Task prompt - Word for word, write out the entries that follow, omitting all pictures.

Data excerpts -
※ ※ ※

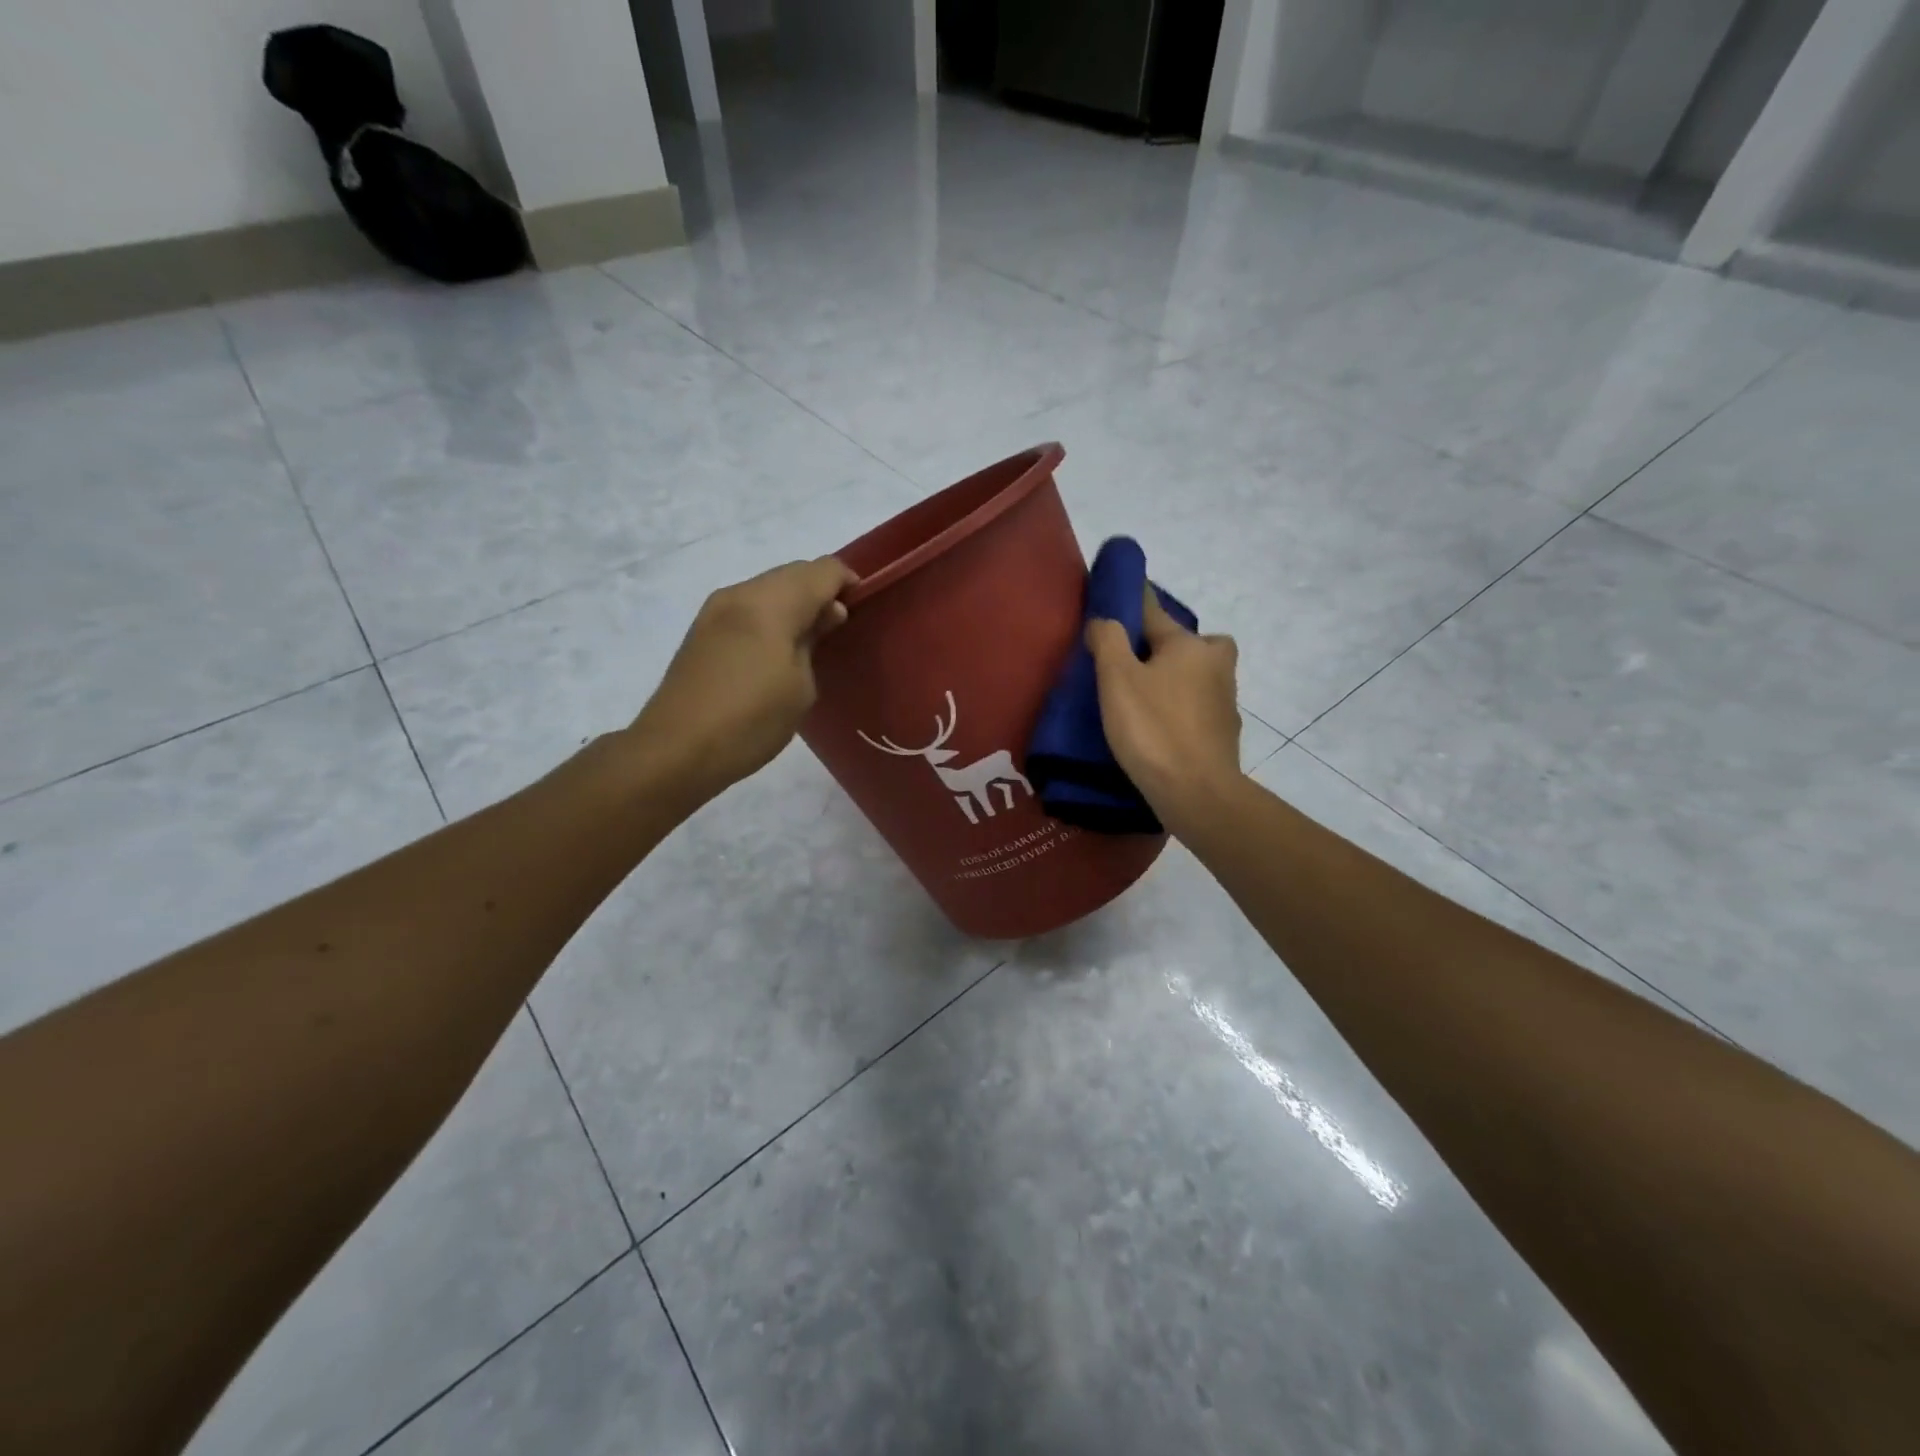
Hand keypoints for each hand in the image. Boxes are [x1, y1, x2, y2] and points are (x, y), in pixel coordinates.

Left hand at [627, 556, 856, 803]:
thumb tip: (826, 614)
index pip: (822, 570)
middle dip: (821, 591)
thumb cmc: (751, 721)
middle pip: (792, 574)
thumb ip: (815, 640)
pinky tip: (776, 650)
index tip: (863, 609)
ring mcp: (715, 610)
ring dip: (794, 604)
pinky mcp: (702, 630)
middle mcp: (740, 593)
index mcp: (770, 603)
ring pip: (768, 588)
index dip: (848, 583)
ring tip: (810, 642)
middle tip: (838, 629)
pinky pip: (747, 608)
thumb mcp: (801, 687)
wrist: (676, 750)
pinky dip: (770, 617)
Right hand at [1086, 591, 1242, 833]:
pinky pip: (1198, 705)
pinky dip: (1181, 707)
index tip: (1118, 595)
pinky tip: (1160, 725)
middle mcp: (1215, 664)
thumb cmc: (1153, 729)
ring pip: (1196, 674)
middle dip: (1165, 644)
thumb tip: (1105, 619)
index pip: (1154, 612)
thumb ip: (1108, 640)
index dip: (1132, 603)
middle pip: (1187, 642)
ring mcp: (1225, 699)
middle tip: (1135, 662)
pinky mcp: (1225, 731)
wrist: (1197, 793)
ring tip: (1142, 697)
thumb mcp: (1117, 679)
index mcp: (1189, 645)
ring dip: (1175, 677)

※ ※ ※

Result -
Hand keypoints for each hand in the image. Boxes are [x1, y1, x2, y2] and points are (x, y), in pixel coordinates.

Left hand at [627, 556, 856, 803]:
thumb tip: (826, 614)
index pip: (822, 570)
middle dip: (821, 591)
thumb cmc: (751, 721)
middle pip: (792, 574)
thumb ip: (815, 640)
pinky tip: (776, 650)
index tip: (863, 609)
ring mcp: (715, 610)
ring dip: (794, 604)
pinky mcp: (702, 630)
middle mcp: (740, 593)
index mcp: (770, 603)
ring pip: (768, 588)
index dip: (848, 583)
ring tip: (810, 642)
middle tip: (838, 629)
pinky pip: (747, 608)
thumb mcp: (801, 687)
wrist: (676, 750)
pinky dip: (770, 617)
Right hand at [1086, 591, 1242, 833]:
pinky pip: (1198, 705)
pinky dip: (1181, 707)
index tip: (1118, 595)
pinky tip: (1160, 725)
middle mcp: (1215, 664)
thumb cmc: (1153, 729)
ring pip: (1196, 674)
middle dip: (1165, 644)
thumb tip: (1105, 619)
index pip: (1154, 612)
thumb ip: (1108, 640)
index dip: (1132, 603)
middle pip: (1187, 642)
ring mcp: (1225, 699)
middle tip: (1135, 662)
pinky mcp: (1225, 731)
wrist: (1197, 793)
ring tip: (1142, 697)
thumb mcp: (1117, 679)
index mcp: (1189, 645)
ring dip: (1175, 677)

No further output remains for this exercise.